Au mois d’août 1953, en pleine période des congés pour les salariés, une grève qui a surpris tout le monde, mais surtout le gouvernement de l’époque, a paralysé les services publics et mis en échec ses plans d’austérité. Le gouvernement était alors dirigé par Joseph Laniel, un patron situé nettement à droite, membre du Centre National des Indépendants et Paysans, succédant à Antoine Pinay et au radical René Mayer.
Autorisé par l’Assemblée nationale à gouverner par décrets-lois, il voulu reculer de 2 ans l’age de départ à la retraite pour les fonctionnaires.
De 65 à 67 pour les services « sédentaires » et de 58 à 60 pour les services « actifs »
Cette procédure devait être présentée au Conseil Supérieur de la Fonction publique le 4 août. La CGT, la CFTC et les Autonomes appelaient à 1h de grève, plus des pétitions et des délégations.
A la poste principale de Bordeaux, Jean Viguié de FO mais tendance anarcho syndicaliste prit le micro pendant l’AG et résuma la situation : »Seule une grève générale et illimitée peut aboutir à faire reculer le gouvernement, pourquoi ne la lancerions nous pas ? » Applaudissement général qui tint lieu de vote.
Deux jours plus tard, la grève était générale dans les PTT et gagnait d’autres secteurs.
Les centrales syndicales appelèrent ensuite à une grève de 24h le 7 août où les cheminots, les gaziers, le métro parisien, les mineurs, les arsenaux et les travailleurs de la régie des tabacs les rejoignirent. C’est bientôt 4 millions de grévistes partout en France et jusqu’au 25 août.Les ordures ménagères s’entassaient sur les trottoirs des villes.
Dans un premier temps, le gouvernement tenta de faire preuve de fermeté. Des ordres de réquisition fondés sur un décret datant de 1938, relatif à la sécurité du territoire en temps de guerre, furent adressés à des cheminots et à des postiers… et finirent en feu de joie. Des tribunaux prononcèrent des condamnations. De la prison ferme, huit jours pour cinq agents du Central téléphonique international de Paris, six jours avec sursis pour deux facteurs-chefs de Lyon, entre autres. Aucune de ces peines ne fut appliquée. Le moral des grévistes n’en fut pas entamé.

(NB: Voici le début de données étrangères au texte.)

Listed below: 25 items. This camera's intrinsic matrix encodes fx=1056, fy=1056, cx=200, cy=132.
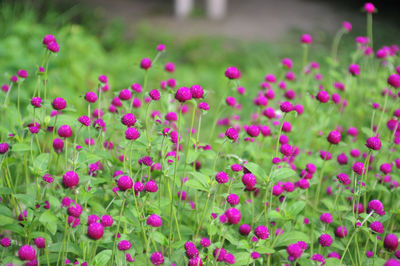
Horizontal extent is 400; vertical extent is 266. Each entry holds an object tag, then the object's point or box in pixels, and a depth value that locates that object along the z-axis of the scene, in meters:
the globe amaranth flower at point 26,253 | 1.49
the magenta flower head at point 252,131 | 1.73
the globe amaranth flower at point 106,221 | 1.55
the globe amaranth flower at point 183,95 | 1.60
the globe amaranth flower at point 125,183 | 1.55
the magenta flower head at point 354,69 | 2.04
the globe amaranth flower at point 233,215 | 1.51
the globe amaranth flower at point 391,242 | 1.60
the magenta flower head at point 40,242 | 1.63
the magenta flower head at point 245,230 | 1.63
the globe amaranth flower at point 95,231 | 1.48
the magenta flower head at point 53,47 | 1.77
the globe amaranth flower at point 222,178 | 1.63
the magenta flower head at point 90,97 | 1.75
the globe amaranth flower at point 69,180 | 1.52
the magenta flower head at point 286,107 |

Mais pour le gouvernement comme pour les syndicats, il s’agissait de régler cette affaire avant la fin du mois d’août, avant que le reste des salariés ne retourne au travail. Les dirigeants syndicaux surent se montrer «responsables». D’ailleurs des contacts avaient été pris dès le 15 août entre le gouvernement, la CFTC et FO. Le 20, un accord était signé. Le gouvernement reculait sur les retraites et les salaires les plus bas. Cela satisfaisait les directions CFTC et FO qui appelèrent à la reprise du travail.
La CGT, qui avait été tenue bien malgré elle à l’écart des négociations et voulait s’imposer comme un partenaire à part entière (on était, rappelons-le, en pleine période de «guerre froide»), appelait à continuer la grève. L’Humanité dénonçait «la trahison des dirigeants scissionnistes qui tentent de briser la grève au profit du gouvernement et des capitalistes».
La grève restait puissante dans les secteurs décisifs. L’ordre de reprise de FO et de la CFTC fut sans effet. Pour autant, la CGT n’envisageait pas l’extension, ni l’élargissement de la grève. Pour la CGT, et le PCF qui l’animait et la dirigeait, il s’agissait de faire un baroud d’honneur démonstratif de leur influence.
Démonstration faite, la CGT appela à la reprise du travail le 25 août, sans que les travailleurs obtiennent rien de plus. Mais le gouvernement avait dû remiser ses fameux décrets-lois et promettre d’augmenter les bas salaires. C’est ainsi que les fonctionnaires ont réussi, en pleine période de congés payés, à faire reculer un des gouvernements les plus ouvertement réactionnaires et antiouvriers de l’époque.